I’m ready for my morning nap -> Mom gets ready for work all the while giving me kisses and reassurances that she’ll be right back. I just put on the “Bambi” look and bask in the love.
Yawn! I think I need a snack -> Dad conveniently comes home from work to have lunch but he easily falls for the tail wagging and cute prancing. Mmm, mmm, mmm! I love that Publix rotisserie “mojo” chicken!
Yawn! Did I doze off again (wink, wink)
Hmmm, I’m hungry again -> Mom comes home from work. Dinner!
YES!!! I’m ready for lap time and serious adoration -> Mom and dad watch their favorite shows. I get front row seats.
Isn’t it getting late? I think it is time for bed. A little whining. A little pawing. The “Bambi” look if need be. -> lights out and we are off to bed. Mom and Dad get comfy. I crawl under the blanket for my well earned beauty sleep.
Life is good.
April 10, 2010 § 3 Comments
Have I mentioned that I have a big brother? He is adopted, a lot hairier than me and a bit fickle. Then again, he is a cat. His name is Tigger, though I think they missed the mark there. I see him more as a “Killer” or a “Muffasa” perhaps even “Predator” at the very least “Tiger!” I can attest to his sharp teeth, mean left hook and multiple personality disorder.
Oh, he can come in handy — he loves to knock things over, and that sometimes leads to snacks for me. He gets wicked pleasure from pouncing on smaller creatures. And sometimes that includes me. I can never tell what is going on in his head. But when I see “the look” (as seen in the picture above) I stear clear and send the bat signal for Mom to come get me.

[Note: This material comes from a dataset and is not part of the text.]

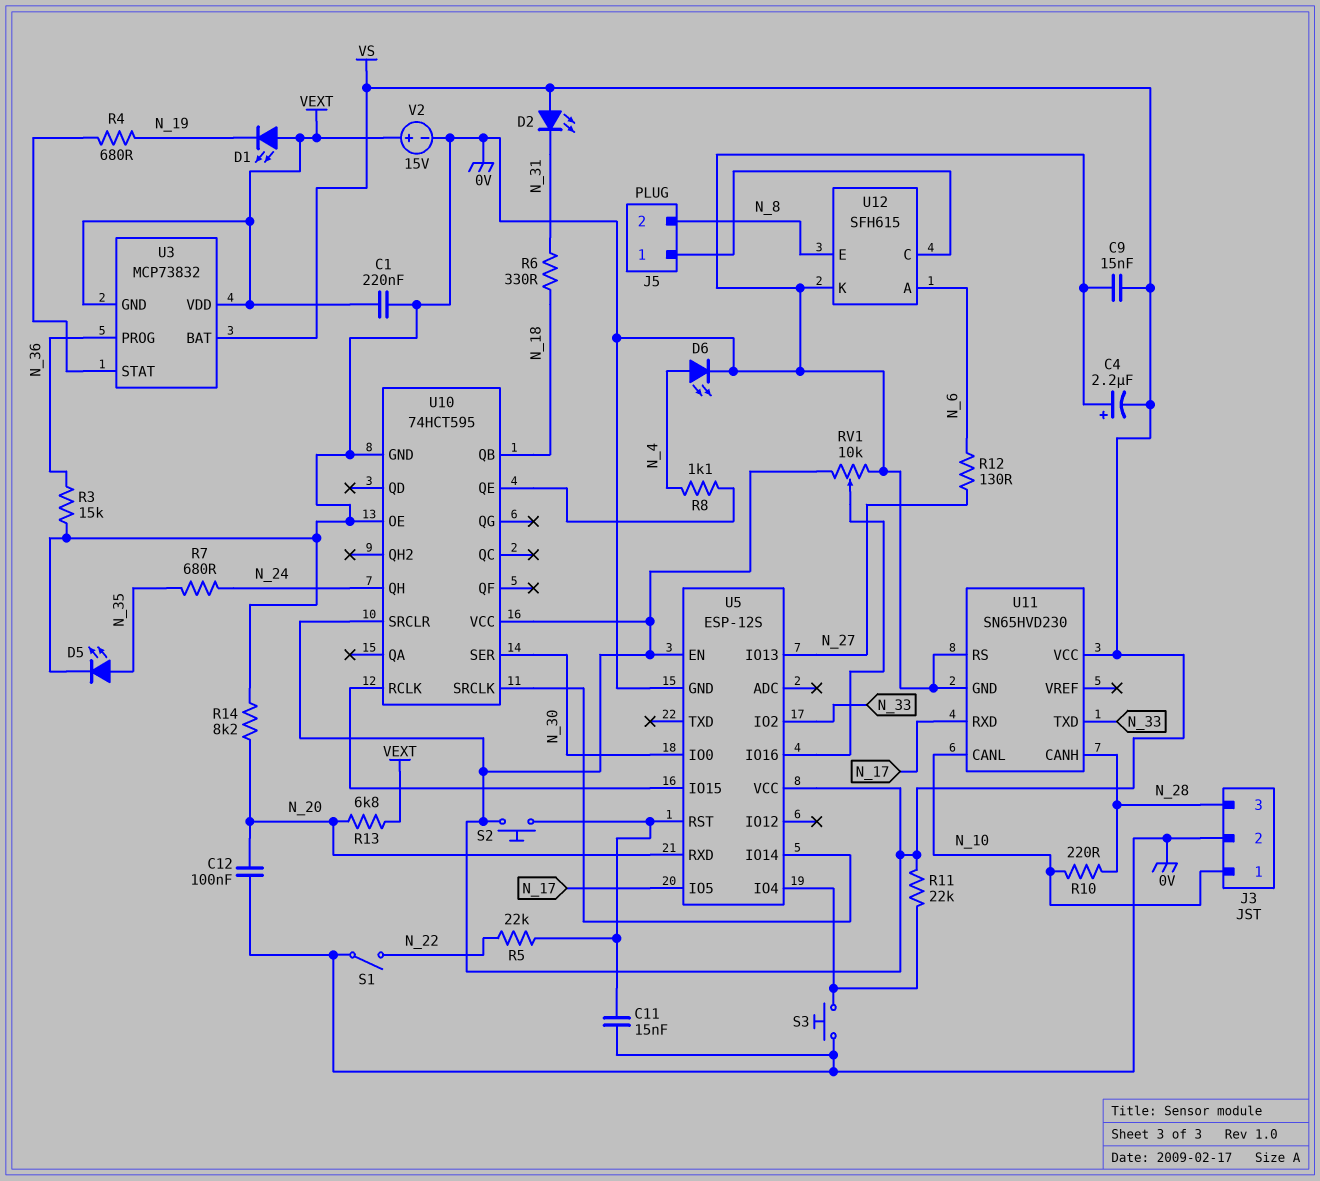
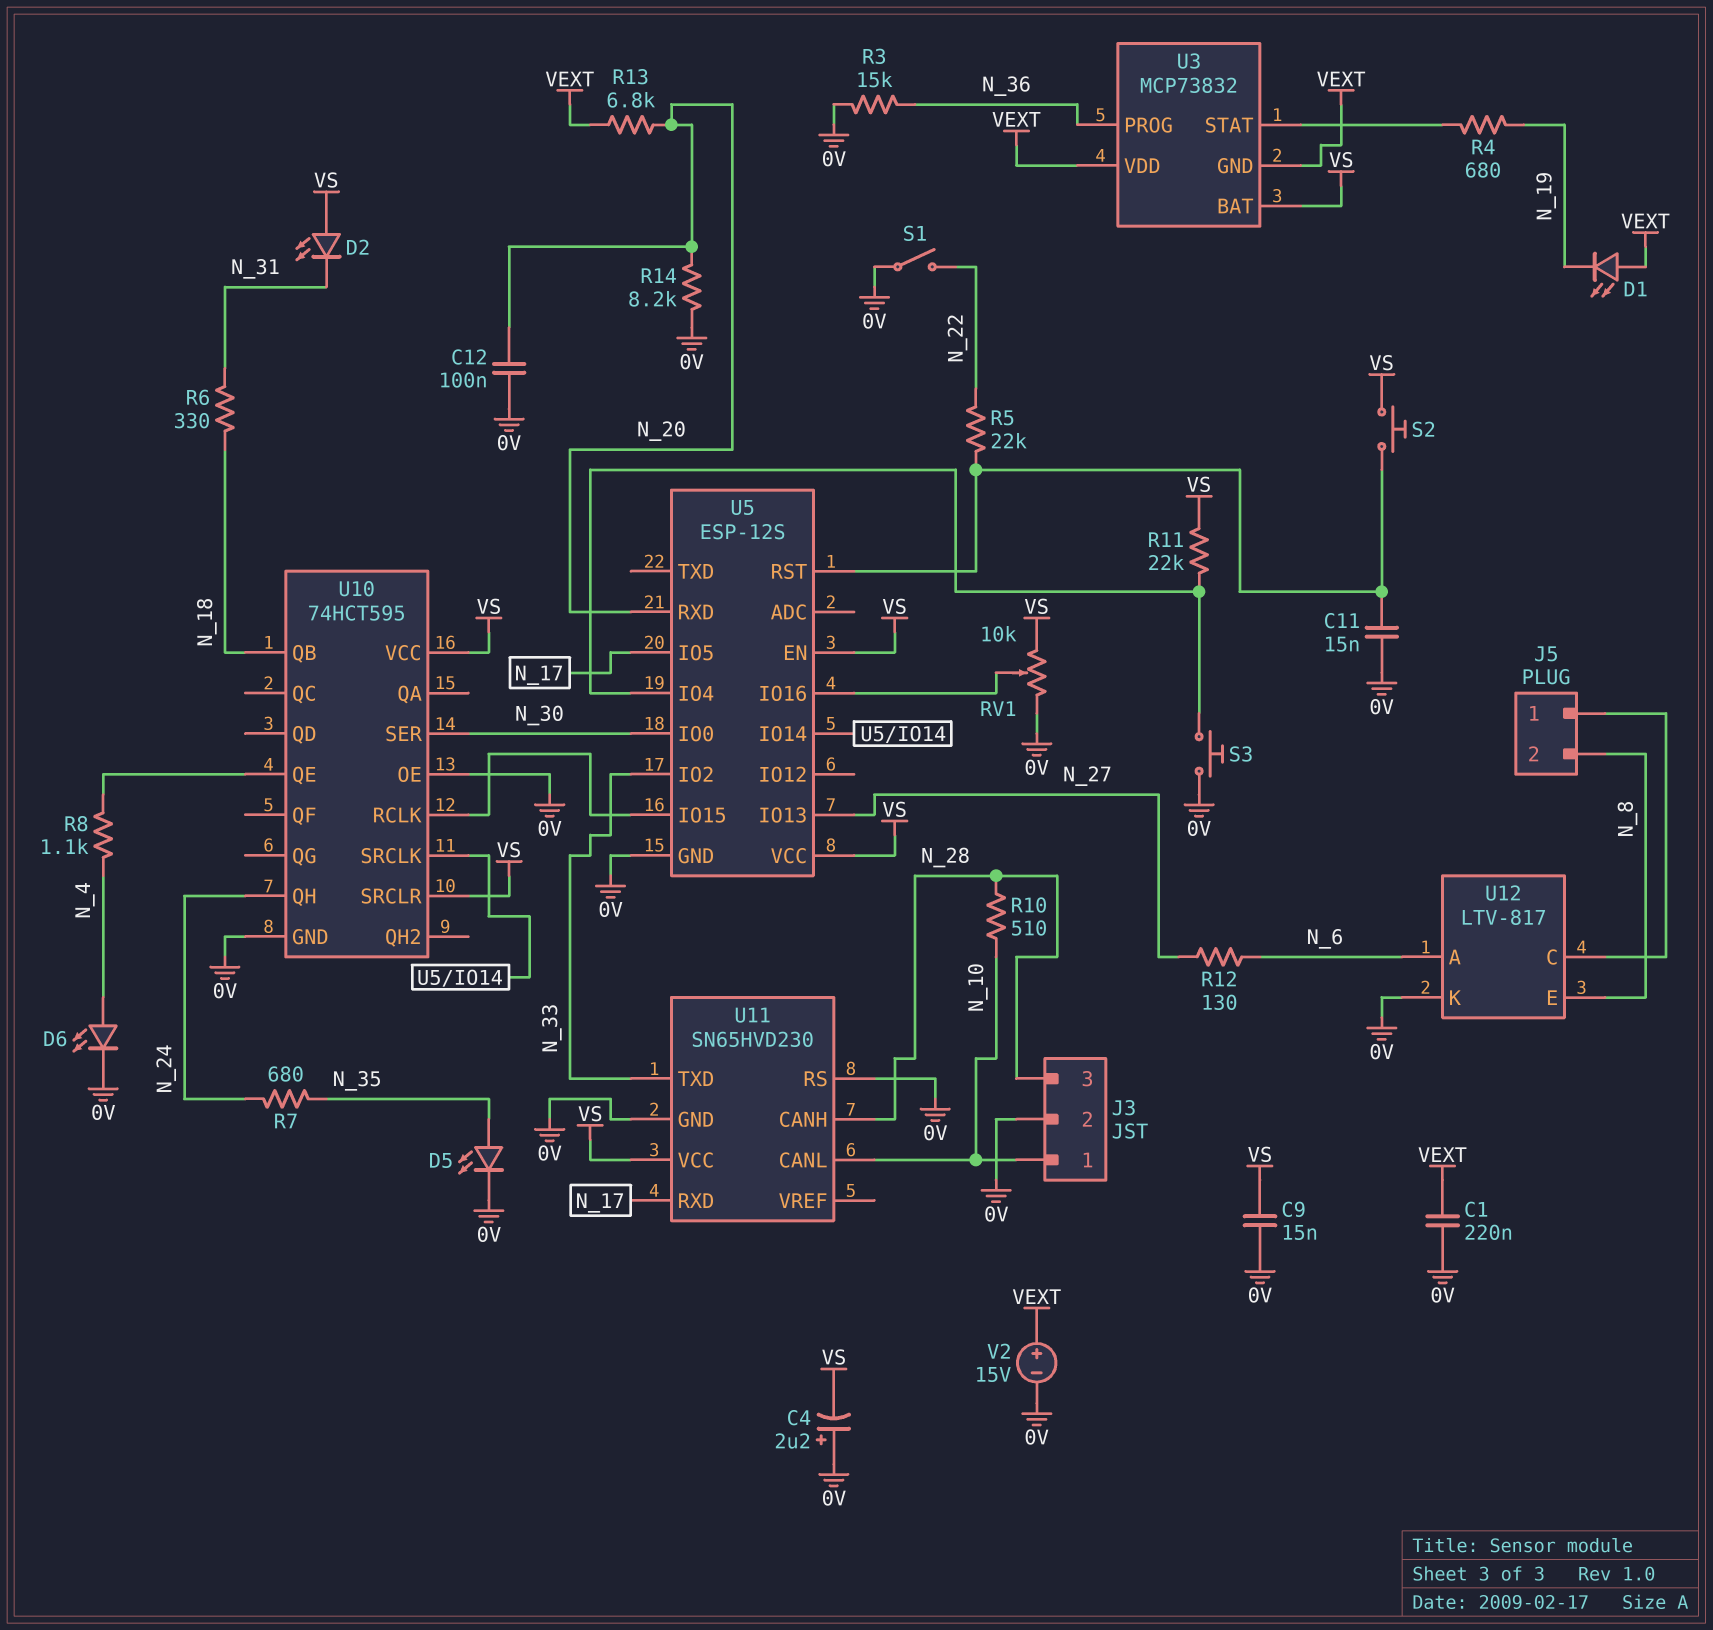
R10: 220 (N_10, N_28) -> 510 (N_10, N_28)
U12: SFH615 -> LTV-817

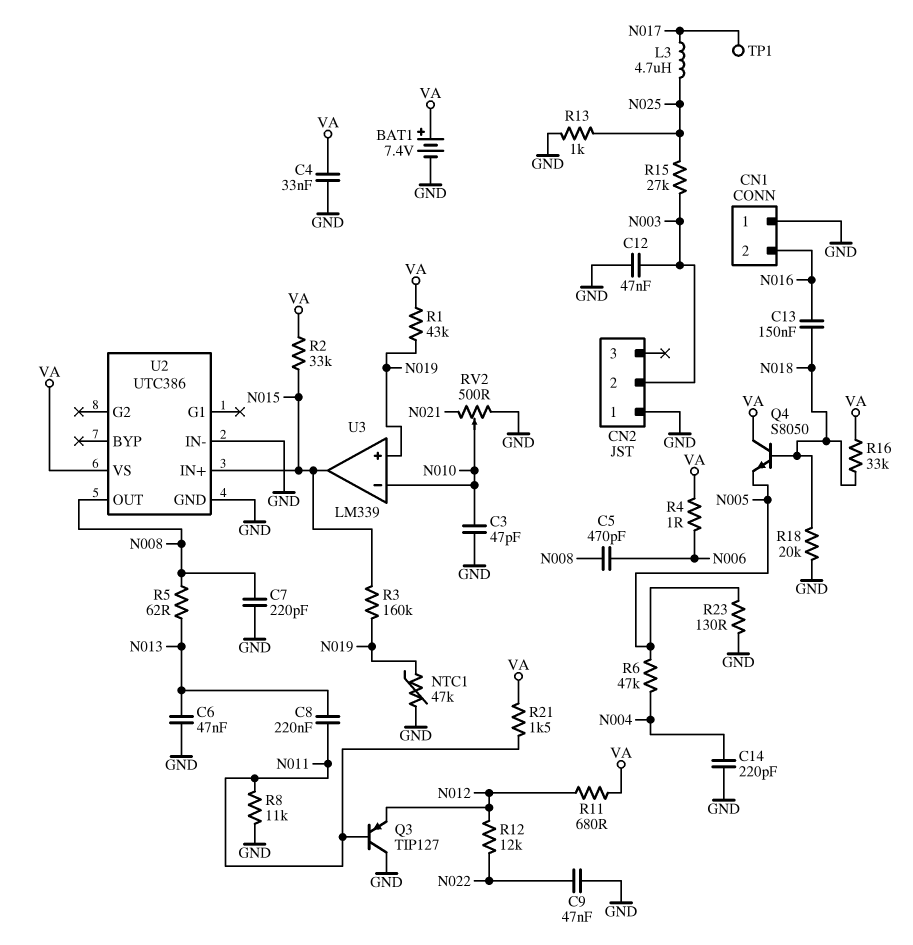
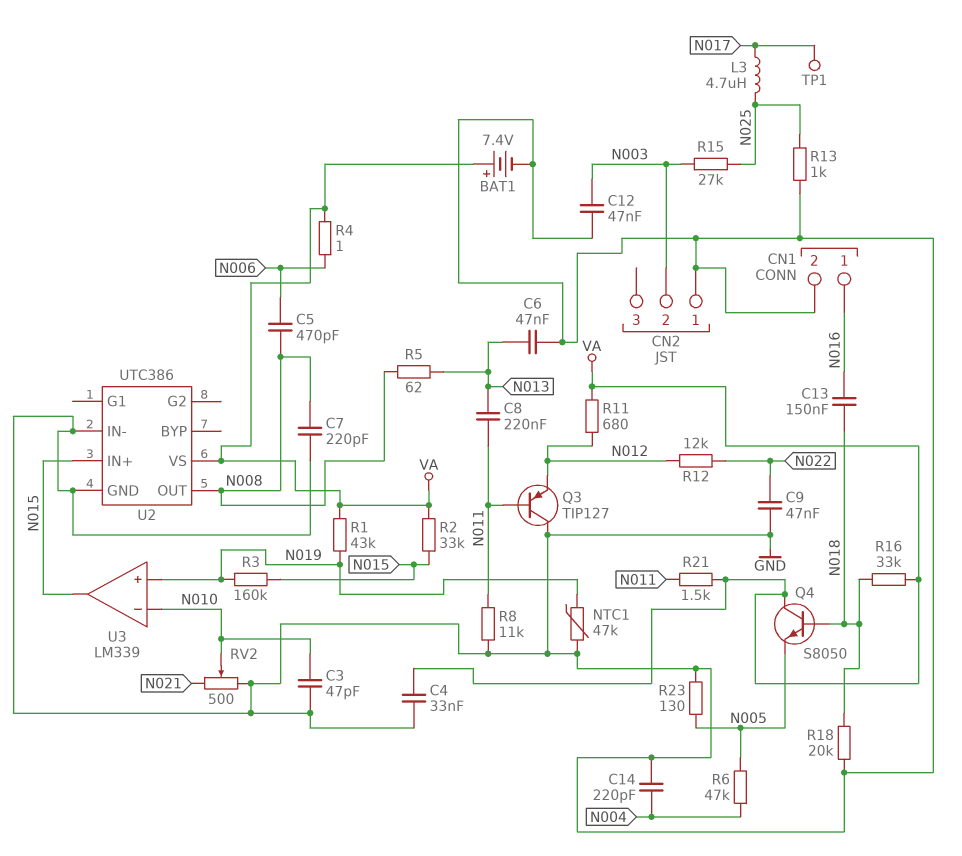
CN1 pin 1: GND -> N016
CN1 pin 2: N016 -> GND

But as he has a peculiar advantages — he can leap tall furniture in a single bound, is faster than any speeding bullet I’ve ever seen, and he is definitely more powerful than the vacum cleaner (no way anyone can keep up with his hairballs,) I’ve decided to keep him on the the team. You know, keep your friends close and your enemies closer. So he will now be an official contributor to this blog. Besides, I score points with Mom if we play nice.